Trump Was Personally Committed To Expanding US Oil, Gas Drilling, Former Interior Secretary Zinke Says

The Daily Caller

Former President Donald Trump played an active role in kickstarting U.S. oil and gas development during his tenure, according to former Interior Secretary Ryan Zinke.

Trump repeatedly asked senior officials if the U.S. was “on track” to achieving energy independence and whether American drilling capacity would surpass that of Russia, Zinke told the Daily Caller News Foundation in an interview. Zinke, the first Interior secretary to serve during the Trump administration, added that the former president followed U.S. energy production numbers closely.

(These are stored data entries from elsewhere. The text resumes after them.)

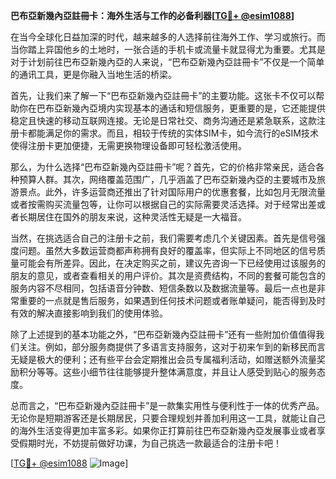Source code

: **巴布亞新幾內亞註冊卡：海外生活与工作的必备利器[[TG💪+ @esim1088](https://t.me/s/esim1088)]**

在当今全球化日益加深的时代，越来越多的人选择前往海外工作、学习或旅行。而当你踏上异国他乡的土地时，一张合适的手机卡或流量卡就显得尤为重要。尤其是对于计划前往巴布亞新幾內亞的人来说，“巴布亞新幾內亞註冊卡”不仅是一个简单的通讯工具，更是你融入当地生活的桥梁。

首先，让我们来了解一下“巴布亞新幾內亞註冊卡”的主要功能。这张卡不仅可以帮助你在巴布亞新幾內亞境内实现基本的通话和短信服务，更重要的是，它还能提供稳定且快速的移动互联网连接。无论是日常社交、商务沟通还是紧急联系，这款注册卡都能满足你的需求。而且，相较于传统的实体SIM卡，如今流行的eSIM技术使得注册卡更加便捷，无需更换物理设备即可轻松激活使用。

那么，为什么选择“巴布亞新幾內亞註冊卡”呢？首先，它的价格非常亲民，适合各种预算人群。其次，网络覆盖范围广，几乎涵盖了巴布亞新幾內亞的主要城市及旅游景点。此外，许多运营商还推出了针对国际用户的优惠套餐，比如包月无限流量或者按需购买流量包等，让你可以根据自己的实际需要灵活选择。对于经常出差或者长期居住在国外的朋友来说，这种灵活性无疑是一大福音。

当然，在挑选适合自己的注册卡之前，我们需要考虑几个关键因素。首先是信号强度问题。虽然大多数运营商都声称拥有良好的覆盖率，但实际上不同地区的信号质量可能会有所差异。因此，在决定购买之前，建议先咨询一下已经使用过该服务的朋友的意见，或者查看相关的用户评价。其次是资费结构，不同的套餐可能包含的服务内容不尽相同，包括语音分钟数、短信条数以及数据流量等。最后一点也是非常重要的一点就是售后服务，如果遇到任何技术问题或者账单疑问，能否得到及时有效的解决直接影响到我们的使用体验。

除了上述提到的基本功能之外，“巴布亞新幾內亞註冊卡”还有一些附加价值值得我们关注。例如，部分服务商提供了多语言支持服务，这对于初来乍到的新移民而言无疑是极大的便利；还有些平台会定期推出会员专属福利活动，如赠送额外流量奖励积分等等。这些小细节往往能够提升整体满意度，并且让人感受到贴心的服务态度。

总而言之，“巴布亞新幾內亞註冊卡”是一款集实用性与便利性于一体的优秀产品。无论你是短期游客还是长期居民，只要合理规划并善加利用这一工具，就能让自己的海外生活变得更加丰富多彩。如果你正打算前往巴布亞新幾內亞发展事业或者享受假期时光，不妨提前做好功课，为自己挑选一款最适合的注册卡吧！

[[TG💪+ @esim1088](https://t.me/s/esim1088) ![Image](https://i.postimg.cc/4NQfJmqS/Snipaste-2025-05-13-00-14-12.png)]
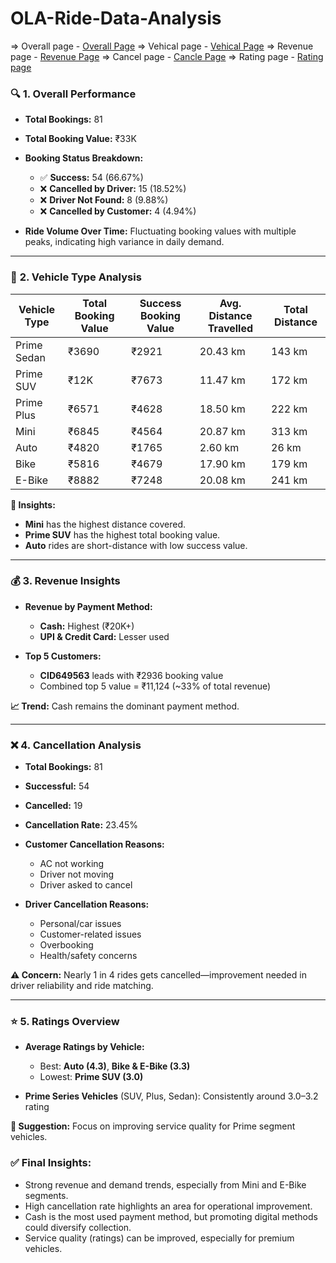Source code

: # OLA-Ride-Data-Analysis
=> Overall page - <a href="https://github.com/ritika646/OLA-Ride-Data-Analysis/blob/main/Screenshot%202025-06-22%20182142.png">Overall Page</a>
=> Vehical page - <a href="https://github.com/amansinha061275/OLA-Ride-Data-Analysis/blob/main/Screenshot%202025-06-22%20182200.png">Vehical Page</a>
=> Revenue page - <a href="https://github.com/amansinha061275/OLA-Ride-Data-Analysis/blob/main/Screenshot%202025-06-22%20182213.png">Revenue Page</a>
=> Cancel  page - <a href="https://github.com/amansinha061275/OLA-Ride-Data-Analysis/blob/main/Screenshot%202025-06-22%20182225.png">Cancle Page</a>
 => Rating  page - <a href="https://github.com/amansinha061275/OLA-Ride-Data-Analysis/blob/main/Screenshot%202025-06-22%20182236.png">Rating page</a>

### 🔍 **1. Overall Performance**

* **Total Bookings:** 81
* **Total Booking Value:** ₹33K
* **Booking Status Breakdown:**

  * ✅ **Success:** 54 (66.67%)
  * ❌ **Cancelled by Driver:** 15 (18.52%)
  * ❌ **Driver Not Found:** 8 (9.88%)
  * ❌ **Cancelled by Customer:** 4 (4.94%)
* **Ride Volume Over Time:** Fluctuating booking values with multiple peaks, indicating high variance in daily demand.

---

### 🚗 **2. Vehicle Type Analysis**

| Vehicle Type | Total Booking Value | Success Booking Value | Avg. Distance Travelled | Total Distance |
| ------------ | ------------------- | --------------------- | ----------------------- | -------------- |
| Prime Sedan  | ₹3690               | ₹2921                 | 20.43 km                | 143 km         |
| Prime SUV    | ₹12K                | ₹7673                 | 11.47 km                | 172 km         |
| Prime Plus   | ₹6571               | ₹4628                 | 18.50 km                | 222 km         |
| Mini         | ₹6845               | ₹4564                 | 20.87 km                | 313 km         |
| Auto         | ₹4820               | ₹1765                 | 2.60 km                 | 26 km          |
| Bike         | ₹5816               | ₹4679                 | 17.90 km                | 179 km         |
| E-Bike       | ₹8882               | ₹7248                 | 20.08 km                | 241 km         |

**🔹 Insights:**

* **Mini** has the highest distance covered.
* **Prime SUV** has the highest total booking value.
* **Auto** rides are short-distance with low success value.

---

### 💰 **3. Revenue Insights**

* **Revenue by Payment Method:**

  * **Cash:** Highest (₹20K+)
  * **UPI & Credit Card:** Lesser used
* **Top 5 Customers:**

  * **CID649563** leads with ₹2936 booking value
  * Combined top 5 value = ₹11,124 (\~33% of total revenue)

**📈 Trend:** Cash remains the dominant payment method.

---

### ❌ **4. Cancellation Analysis**

* **Total Bookings:** 81
* **Successful:** 54
* **Cancelled:** 19
* **Cancellation Rate:** 23.45%
* **Customer Cancellation Reasons:**

  * AC not working
  * Driver not moving
  * Driver asked to cancel
* **Driver Cancellation Reasons:**

  * Personal/car issues
  * Customer-related issues
  * Overbooking
  * Health/safety concerns

**⚠️ Concern:** Nearly 1 in 4 rides gets cancelled—improvement needed in driver reliability and ride matching.

---

### ⭐ **5. Ratings Overview**

* **Average Ratings by Vehicle:**

  * Best: **Auto (4.3)**, **Bike & E-Bike (3.3)**
  * Lowest: **Prime SUV (3.0)**
* **Prime Series Vehicles** (SUV, Plus, Sedan): Consistently around 3.0–3.2 rating

**📝 Suggestion:** Focus on improving service quality for Prime segment vehicles.


### ✅ **Final Insights:**

* Strong revenue and demand trends, especially from Mini and E-Bike segments.
* High cancellation rate highlights an area for operational improvement.
* Cash is the most used payment method, but promoting digital methods could diversify collection.
* Service quality (ratings) can be improved, especially for premium vehicles.

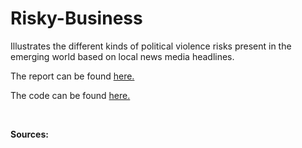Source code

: # Risky-Business

Illustrates the different kinds of political violence risks present in the emerging world based on local news media headlines. 

The report can be found [here.](R/Risky-Business.md)

The code can be found [here.](R/Risky-Business.Rmd)

<br/>

**Sources:**
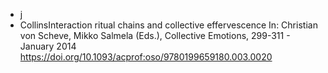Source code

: - j
- CollinsInteraction ritual chains and collective effervescence
  In: Christian von Scheve, Mikko Salmela (Eds.), Collective Emotions, 299-311 - January 2014
  https://doi.org/10.1093/acprof:oso/9780199659180.003.0020
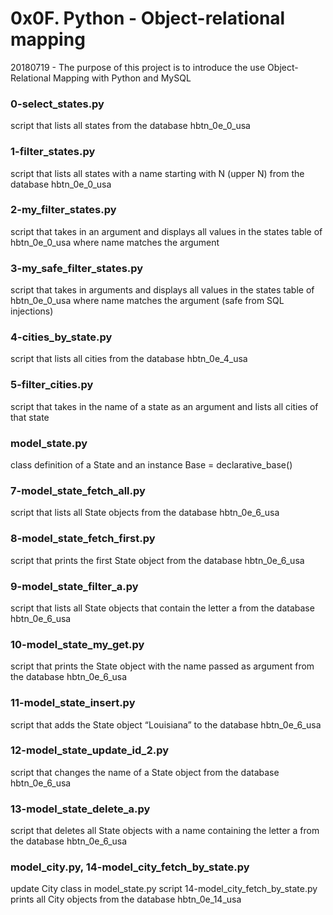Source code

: # 0x0F. Python - Object-relational mapping

20180719 - The purpose of this project is to introduce the use Object-Relational Mapping with Python and MySQL

### 0-select_states.py
script that lists all states from the database hbtn_0e_0_usa

### 1-filter_states.py
script that lists all states with a name starting with N (upper N) from the database hbtn_0e_0_usa

### 2-my_filter_states.py
script that takes in an argument and displays all values in the states table of hbtn_0e_0_usa where name matches the argument

### 3-my_safe_filter_states.py
script that takes in arguments and displays all values in the states table of hbtn_0e_0_usa where name matches the argument (safe from SQL injections)

### 4-cities_by_state.py
script that lists all cities from the database hbtn_0e_4_usa

### 5-filter_cities.py
script that takes in the name of a state as an argument and lists all cities of that state

### model_state.py
class definition of a State and an instance Base = declarative_base()

### 7-model_state_fetch_all.py
script that lists all State objects from the database hbtn_0e_6_usa

### 8-model_state_fetch_first.py
script that prints the first State object from the database hbtn_0e_6_usa

### 9-model_state_filter_a.py
script that lists all State objects that contain the letter a from the database hbtn_0e_6_usa

### 10-model_state_my_get.py
script that prints the State object with the name passed as argument from the database hbtn_0e_6_usa

### 11-model_state_insert.py
script that adds the State object “Louisiana” to the database hbtn_0e_6_usa

### 12-model_state_update_id_2.py
script that changes the name of a State object from the database hbtn_0e_6_usa

### 13-model_state_delete_a.py
script that deletes all State objects with a name containing the letter a from the database hbtn_0e_6_usa

### model_city.py, 14-model_city_fetch_by_state.py
update City class in model_state.py
script 14-model_city_fetch_by_state.py prints all City objects from the database hbtn_0e_14_usa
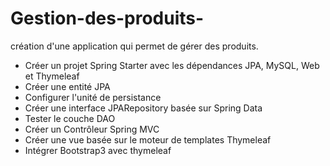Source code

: # Gestion-des-produits-

 création d'une application qui permet de gérer des produits.
 - Créer un projet Spring Starter avec les dépendances JPA, MySQL, Web et Thymeleaf 
- Créer une entité JPA
- Configurer l'unité de persistance
- Créer une interface JPARepository basée sur Spring Data
- Tester le couche DAO
- Créer un Contrôleur Spring MVC
- Créer une vue basée sur le moteur de templates Thymeleaf
- Intégrer Bootstrap3 avec thymeleaf
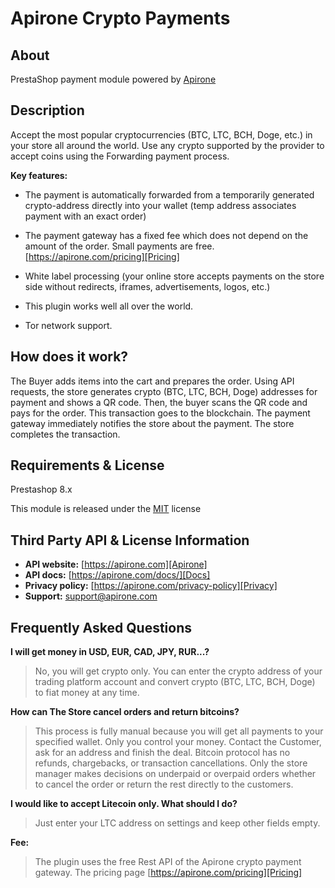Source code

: # Apirone Crypto Payments

## About

PrestaShop payment module powered by [Apirone][Apirone]

## Description

Accept the most popular cryptocurrencies (BTC, LTC, BCH, Doge, etc.) in your store all around the world. Use any crypto supported by the provider to accept coins using the Forwarding payment process.

**Key features:**

* The payment is automatically forwarded from a temporarily generated crypto-address directly into your wallet (temp address associates payment with an exact order)

* The payment gateway has a fixed fee which does not depend on the amount of the order. Small payments are free. [https://apirone.com/pricing][Pricing]

* White label processing (your online store accepts payments on the store side without redirects, iframes, advertisements, logos, etc.)

* This plugin works well all over the world.

* Tor network support.

## How does it work?

The Buyer adds items into the cart and prepares the order. Using API requests, the store generates crypto (BTC, LTC, BCH, Doge) addresses for payment and shows a QR code. Then, the buyer scans the QR code and pays for the order. This transaction goes to the blockchain. The payment gateway immediately notifies the store about the payment. The store completes the transaction.

## Requirements & License

Prestashop 8.x

This module is released under the [MIT][MIT] license

## Third Party API & License Information

* **API website:** [https://apirone.com][Apirone]
* **API docs:** [https://apirone.com/docs/][Docs]
* **Privacy policy:** [https://apirone.com/privacy-policy][Privacy]
* **Support:** <support@apirone.com>

## Frequently Asked Questions

**I will get money in USD, EUR, CAD, JPY, RUR...?**

> No, you will get crypto only. You can enter the crypto address of your trading platform account and convert crypto (BTC, LTC, BCH, Doge) to fiat money at any time.

**How can The Store cancel orders and return bitcoins?**

> This process is fully manual because you will get all payments to your specified wallet. Only you control your money. Contact the Customer, ask for an address and finish the deal. Bitcoin protocol has no refunds, chargebacks, or transaction cancellations. Only the store manager makes decisions on underpaid or overpaid orders whether to cancel the order or return the rest directly to the customers.

**I would like to accept Litecoin only. What should I do?**

> Just enter your LTC address on settings and keep other fields empty.

**Fee:**

>The plugin uses the free Rest API of the Apirone crypto payment gateway. The pricing page [https://apirone.com/pricing][Pricing]

[Pricing]: https://apirone.com/pricing
[Apirone]: https://apirone.com
[Docs]: https://apirone.com/docs
[Privacy]: https://apirone.com/privacy-policy
[MIT]: https://opensource.org/license/mit/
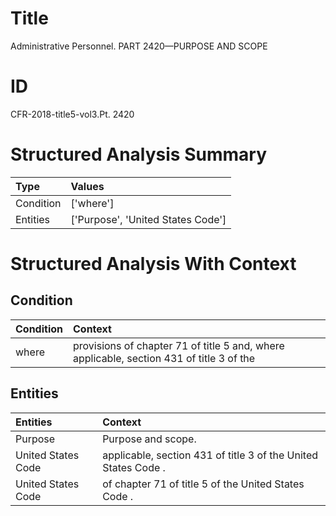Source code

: # Title

 Administrative Personnel. PART 2420—PURPOSE AND SCOPE


# ID

 CFR-2018-title5-vol3.Pt. 2420


# Structured Analysis Summary

| Type      | Values                            |
|:----------|:----------------------------------|
| Condition | ['where']                         |
| Entities  | ['Purpose', 'United States Code'] |


# Structured Analysis With Context

 


## Condition

| Condition   | Context                                                                                  |
|:------------|:-----------------------------------------------------------------------------------------|
| where       | provisions of chapter 71 of title 5 and, where applicable, section 431 of title 3 of the |


## Entities

| Entities           | Context                                                        |
|:-------------------|:---------------------------------------------------------------|
| Purpose            | Purpose  and scope.                                            |
| United States Code | applicable, section 431 of title 3 of the United States Code . |
| United States Code | of chapter 71 of title 5 of the United States Code .           |


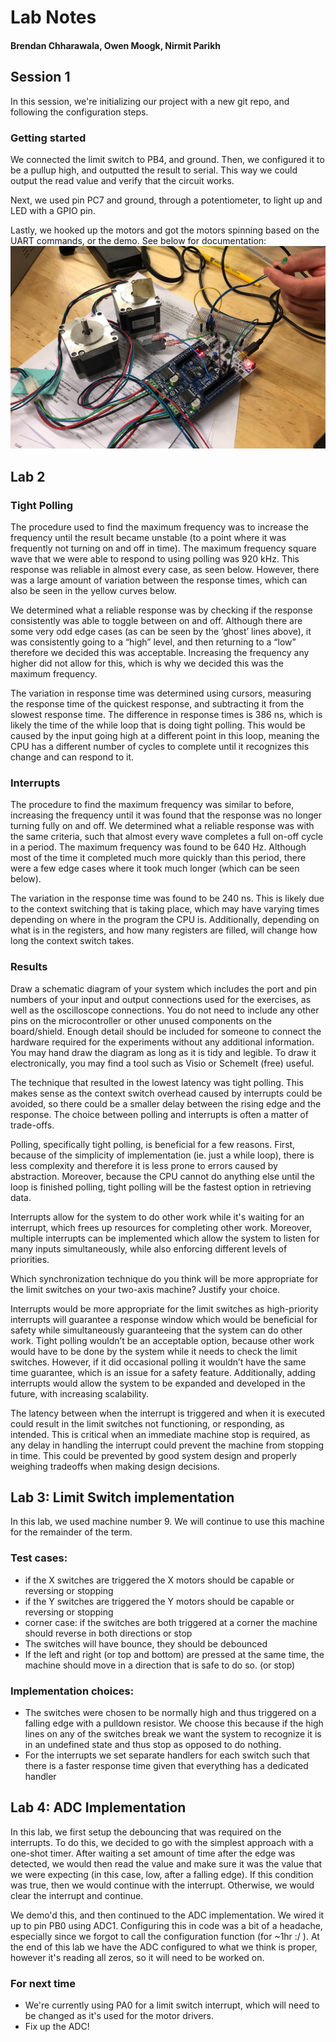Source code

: # Lab Notes

#### Brendan Chharawala, Owen Moogk, Nirmit Parikh

## Session 1

In this session, we're initializing our project with a new git repo, and following the configuration steps.

### Getting started

We connected the limit switch to PB4, and ground. Then, we configured it to be a pullup high, and outputted the result to serial. This way we could output the read value and verify that the circuit works.

Next, we used pin PC7 and ground, through a potentiometer, to light up and LED with a GPIO pin.

Lastly, we hooked up the motors and got the motors spinning based on the UART commands, or the demo. See below for documentation:
![alt text](readme-images/image.png)

## Lab 2

### Tight Polling

The procedure used to find the maximum frequency was to increase the frequency until the result became unstable (to a point where it was frequently not turning on and off in time). The maximum frequency square wave that we were able to respond to using polling was 920 kHz. This response was reliable in almost every case, as seen below. However, there was a large amount of variation between the response times, which can also be seen in the yellow curves below.

We determined what a reliable response was by checking if the response consistently was able to toggle between on and off. Although there are some very odd edge cases (as can be seen by the ‘ghost’ lines above), it was consistently going to a “high” level, and then returning to a “low” therefore we decided this was acceptable. Increasing the frequency any higher did not allow for this, which is why we decided this was the maximum frequency.

The variation in response time was determined using cursors, measuring the response time of the quickest response, and subtracting it from the slowest response time. The difference in response times is 386 ns, which is likely the time of the while loop that is doing tight polling. This would be caused by the input going high at a different point in this loop, meaning the CPU has a different number of cycles to complete until it recognizes this change and can respond to it.

### Interrupts

The procedure to find the maximum frequency was similar to before, increasing the frequency until it was found that the response was no longer turning fully on and off. We determined what a reliable response was with the same criteria, such that almost every wave completes a full on-off cycle in a period. The maximum frequency was found to be 640 Hz. Although most of the time it completed much more quickly than this period, there were a few edge cases where it took much longer (which can be seen below).

The variation in the response time was found to be 240 ns. This is likely due to the context switching that is taking place, which may have varying times depending on where in the program the CPU is. Additionally, depending on what is in the registers, and how many registers are filled, will change how long the context switch takes.

### Results

Draw a schematic diagram of your system which includes the port and pin numbers of your input and output connections used for the exercises, as well as the oscilloscope connections. You do not need to include any other pins on the microcontroller or other unused components on the board/shield. Enough detail should be included for someone to connect the hardware required for the experiments without any additional information. You may hand draw the diagram as long as it is tidy and legible. To draw it electronically, you may find a tool such as Visio or SchemeIt (free) useful.

The technique that resulted in the lowest latency was tight polling. This makes sense as the context switch overhead caused by interrupts could be avoided, so there could be a smaller delay between the rising edge and the response.
The choice between polling and interrupts is often a matter of trade-offs.

Polling, specifically tight polling, is beneficial for a few reasons. First, because of the simplicity of implementation (ie. just a while loop), there is less complexity and therefore it is less prone to errors caused by abstraction. Moreover, because the CPU cannot do anything else until the loop is finished polling, tight polling will be the fastest option in retrieving data.

Interrupts allow for the system to do other work while it's waiting for an interrupt, which frees up resources for completing other work. Moreover, multiple interrupts can be implemented which allow the system to listen for many inputs simultaneously, while also enforcing different levels of priorities.

Which synchronization technique do you think will be more appropriate for the limit switches on your two-axis machine? Justify your choice.

Interrupts would be more appropriate for the limit switches as high-priority interrupts will guarantee a response window which would be beneficial for safety while simultaneously guaranteeing that the system can do other work. Tight polling wouldn’t be an acceptable option, because other work would have to be done by the system while it needs to check the limit switches. However, if it did occasional polling it wouldn’t have the same time guarantee, which is an issue for a safety feature. Additionally, adding interrupts would allow the system to be expanded and developed in the future, with increasing scalability.

The latency between when the interrupt is triggered and when it is executed could result in the limit switches not functioning, or responding, as intended. This is critical when an immediate machine stop is required, as any delay in handling the interrupt could prevent the machine from stopping in time. This could be prevented by good system design and properly weighing tradeoffs when making design decisions.

## Lab 3: Limit Switch implementation

In this lab, we used machine number 9. We will continue to use this machine for the remainder of the term.

### Test cases:

- if the X switches are triggered the X motors should be capable or reversing or stopping
- if the Y switches are triggered the Y motors should be capable or reversing or stopping
- corner case: if the switches are both triggered at a corner the machine should reverse in both directions or stop
- The switches will have bounce, they should be debounced
- If the left and right (or top and bottom) are pressed at the same time, the machine should move in a direction that is safe to do so. (or stop)

### Implementation choices:

- The switches were chosen to be normally high and thus triggered on a falling edge with a pulldown resistor. We choose this because if the high lines on any of the switches break we want the system to recognize it is in an undefined state and thus stop as opposed to do nothing.
- For the interrupts we set separate handlers for each switch such that there is a faster response time given that everything has a dedicated handler

## Lab 4: ADC Implementation

In this lab, we first setup the debouncing that was required on the interrupts. To do this, we decided to go with the simplest approach with a one-shot timer. After waiting a set amount of time after the edge was detected, we would then read the value and make sure it was the value that we were expecting (in this case, low, after a falling edge). If this condition was true, then we would continue with the interrupt. Otherwise, we would clear the interrupt and continue.

We demo'd this, and then continued to the ADC implementation. We wired it up to pin PB0 using ADC1. Configuring this in code was a bit of a headache, especially since we forgot to call the configuration function (for ~1hr :/ ). At the end of this lab we have the ADC configured to what we think is proper, however it's reading all zeros, so it will need to be worked on.

### For next time

- We're currently using PA0 for a limit switch interrupt, which will need to be changed as it's used for the motor drivers.
- Fix up the ADC!
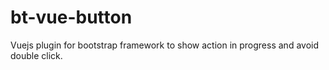 # bt-vue-button
Vuejs plugin for bootstrap framework to show action in progress and avoid double click.
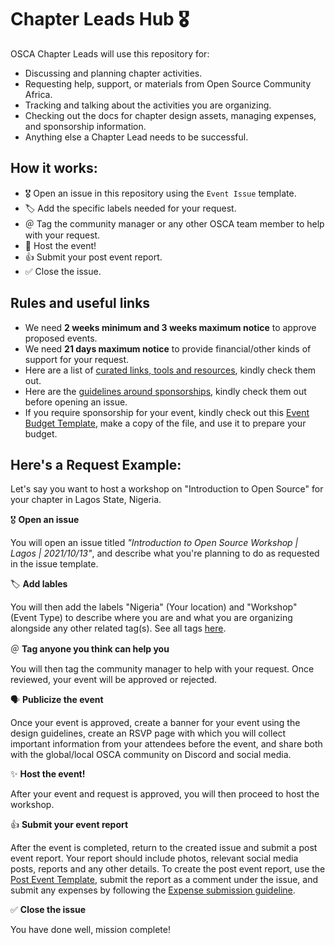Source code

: # Chapter Leads Hub 🎖

OSCA Chapter Leads will use this repository for:

- Discussing and planning chapter activities.
- Requesting help, support, or materials from Open Source Community Africa. 
- Tracking and talking about the activities you are organizing.
- Checking out the docs for chapter design assets, managing expenses, and sponsorship information.
- Anything else a Chapter Lead needs to be successful.

## How it works:

- 🎖 Open an issue in this repository using the `Event Issue` template.
- 🏷 Add the specific labels needed for your request.
- ＠ Tag the community manager or any other OSCA team member to help with your request.
- 🎊 Host the event!
- 👍 Submit your post event report.
- ✅ Close the issue.

## Rules and useful links

- We need **2 weeks minimum and 3 weeks maximum notice** to approve proposed events.
- We need **21 days maximum notice** to provide financial/other kinds of support for your request.
- Here are a list of [curated links, tools and resources](/resources), kindly check them out.
- Here are the [guidelines around sponsorships](/docs/sponsorship.md), kindly check them out before opening an issue.
- If you require sponsorship for your event, kindly check out this [Event Budget Template](https://docs.google.com/document/d/19gucY1Nx98h4FfhhZfm1WEQbzC3p2o-OEJPMuRoQ8XQ/edit?usp=sharing), make a copy of the file, and use it to prepare your budget.

## Here's a Request Example:

Let's say you want to host a workshop on "Introduction to Open Source" for your chapter in Lagos State, Nigeria.

🎖 **Open an issue**

You will open an issue titled *"Introduction to Open Source Workshop | Lagos | 2021/10/13"*, and describe what you're planning to do as requested in the issue template.

🏷 **Add lables**

You will then add the labels "Nigeria" (Your location) and "Workshop" (Event Type) to describe where you are and what you are organizing alongside any other related tag(s). See all tags [here](https://github.com/oscafrica/chapter-leads-hub/labels).

＠ **Tag anyone you think can help you**

You will then tag the community manager to help with your request. Once reviewed, your event will be approved or rejected.

🗣 **Publicize the event**

Once your event is approved, create a banner for your event using the design guidelines, create an RSVP page with which you will collect important information from your attendees before the event, and share both with the global/local OSCA community on Discord and social media.

✨ **Host the event!**

After your event and request is approved, you will then proceed to host the workshop.

👍 **Submit your event report**

After the event is completed, return to the created issue and submit a post event report. Your report should include photos, relevant social media posts, reports and any other details. To create the post event report, use the [Post Event Template](/docs/post-event-template.md), submit the report as a comment under the issue, and submit any expenses by following the [Expense submission guideline](/docs/expenses.md).

✅ **Close the issue**

You have done well, mission complete!
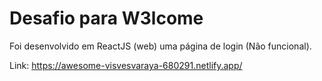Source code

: # Desafio para W3lcome
Foi desenvolvido em ReactJS (web) uma página de login (Não funcional).

Link: https://awesome-visvesvaraya-680291.netlify.app/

“When I mentioned to the president, ‘Mr. President, we don’t have to be beholden to anybody, we can not only be energy dependent, but I think we can dominate the market in energy dominance,’ he said, ‘I love it,’” Zinke recalled.

“He asked me, ‘How are we? Are we on track?’” Zinke continued. “He followed the numbers. He would ask and, of course, we’d have all those numbers ready for him.”

The former Interior secretary said that he and Trump both agreed that the U.S. could produce more oil and gas than Russia, which was the world’s top energy producer at the time, in the first two years of his administration.

In 2016, the U.S. drilled 8.9 million barrels of oil per day while Russia produced 10.6 million barrels per day, according to Energy Information Administration data. By 2019, the U.S. produced 12.2 million barrels of oil per day compared to the 10.8 million barrels per day drilled by Russia, the data showed.

The U.S. became a net exporter of total energy in 2019, factoring in oil, coal and natural gas trade, for the first time in nearly eight decades. After becoming a net exporter of crude oil in 2020, the nation is projected to return to net importer status under the Biden administration in 2022.

Among its energy policy initiatives, the Trump administration approved the Keystone XL and Dakota Access pipelines, allowed drilling in the Arctic National Wildlife Refuge, nixed the Obama administration’s moratorium on coal leasing, reformed the natural gas terminal permitting process and opposed the Nord Stream 2 pipeline which it argued was a form of “Russian energy coercion.”

“I felt I had the authority from the president to bring America out of energy dependence to energy independence and all the way to energy dominance,” Zinke told the DCNF. “And I thank President Trump. He gave me a lot of latitude to get it done.”